Most of that is because for a lot of us, we're not in thorn places all that often. Thorns are for the plant to protect itself against animals that might try to it, or from you for trying to stamp on it, pull it, or get it out of the way somehow. For a lot of human history, you would be navigating through the world through things like old goat tracks, fields, forests, that kind of thing, and not through roads cleared of any kind of natural hazards. In the time of Paul, people would have been moving around on Roman roads, which were a big deal for this reason - cleared of obstacles, cleared of hazards, level and easy to walk on, that kind of thing. Most other routes would have been in varying degrees of overgrowth, tough to make it through easily or cleanly. And if you're navigating these routes, you're going to end up with thorns, thistles and burrs that will poke, impinge on and irritate you. 




Now, if you have a splinter (or sliver) stuck in your skin, how do you get it out? Likely you would sterilize a needle, or get out some tweezers, and pluck that back out again. Do you legitimately think that in the time of Paul, people had access to the tweezers and such that we have now? Not likely. More likely than not, you would end up with a thorn stuck in your flesh, and no real way to pull it out. 

A thorn in your flesh, a pebble in your shoe, it's uncomfortable and unpleasant. Every step is uncomfy, and you really want to stop and remove it. Pebble in shoe, easy; thorn in flesh, harder. The thorn in your flesh digs in, and reminds you with every movement that something is jabbed into you. And this what Paul wants to propose to you as an image of what he has to deal with. He has to deal with weakness in his flesh. What is that weakness? Paul isn't real clear, and it doesn't matter. It's not important what his weakness is, it's important to know that he has a weakness. And his weakness keeps him humble.

Even though he has had surpassing visions, has been able to see Christ, and has had doctrine and grace be communicated to him, even with all that, Paul needs to remain humble. As do we all. One of the problems with what happens now is that things are, for a lot of people, too good. People have money and time, hot and cold running water, access to all the world's information in a second, information beaming into their brains constantly, that kind of thing. And as such, to quote Network - "all necessities provided. All anxieties tranquilized." We have the luxury now of being concerned about missing TV shows, not about surviving until we turn 15. And so when people are asked about their faith in the living God, and their thoughts about the life to come, they are naturally not too concerned about it, and in fact they believe that God owes them an explanation for why things are the way they are. After all, they're the main character. Even God himself should answer to them.
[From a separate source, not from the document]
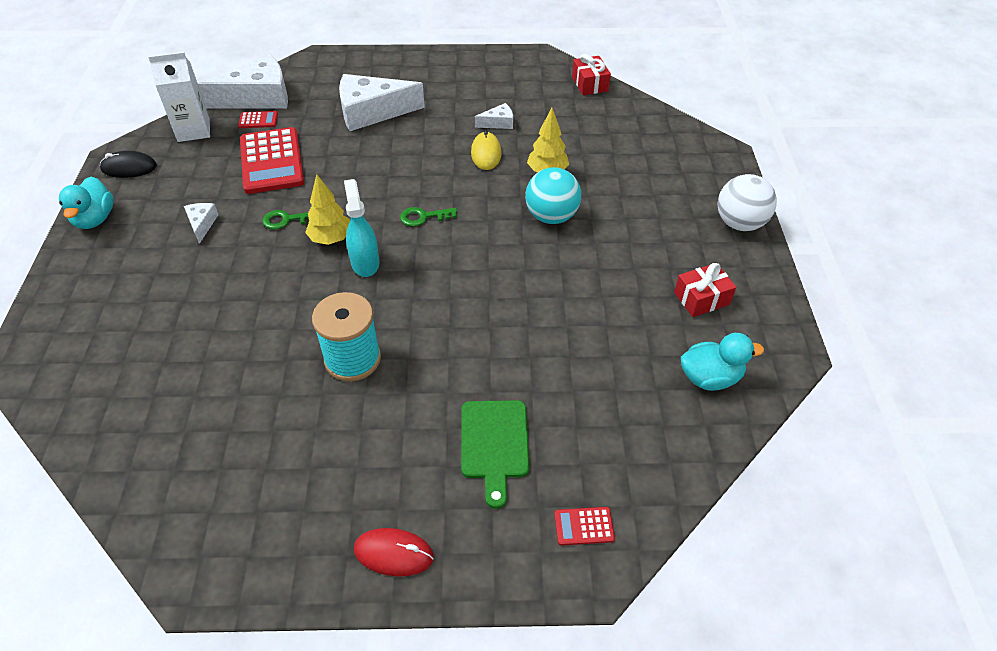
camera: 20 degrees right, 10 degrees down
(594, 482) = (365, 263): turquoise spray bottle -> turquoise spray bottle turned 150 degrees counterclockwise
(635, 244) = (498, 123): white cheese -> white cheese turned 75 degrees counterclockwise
But you're neither Peter nor Andrew, James nor John. You're not Paul, and you're not Barnabas. You're you. And you, like the rest of us, do need to be kept humble. Paul understood his humility as being important, even crucial. A thing that he had to have to stop him from falling out of his need for the love of God. It's easy to think that you're everything, to lose all conception of anything beyond yourself, and to think that you are the measure of everything. So in his wisdom, God occasionally sends to us all a thorn in the flesh. What is it? It could be anything for you, but a reminder, certainly, of your frailty, something to keep you humble, and to remind you of your desperate need for the Lord Jesus, who is there to redeem the frailty of his fallen creation.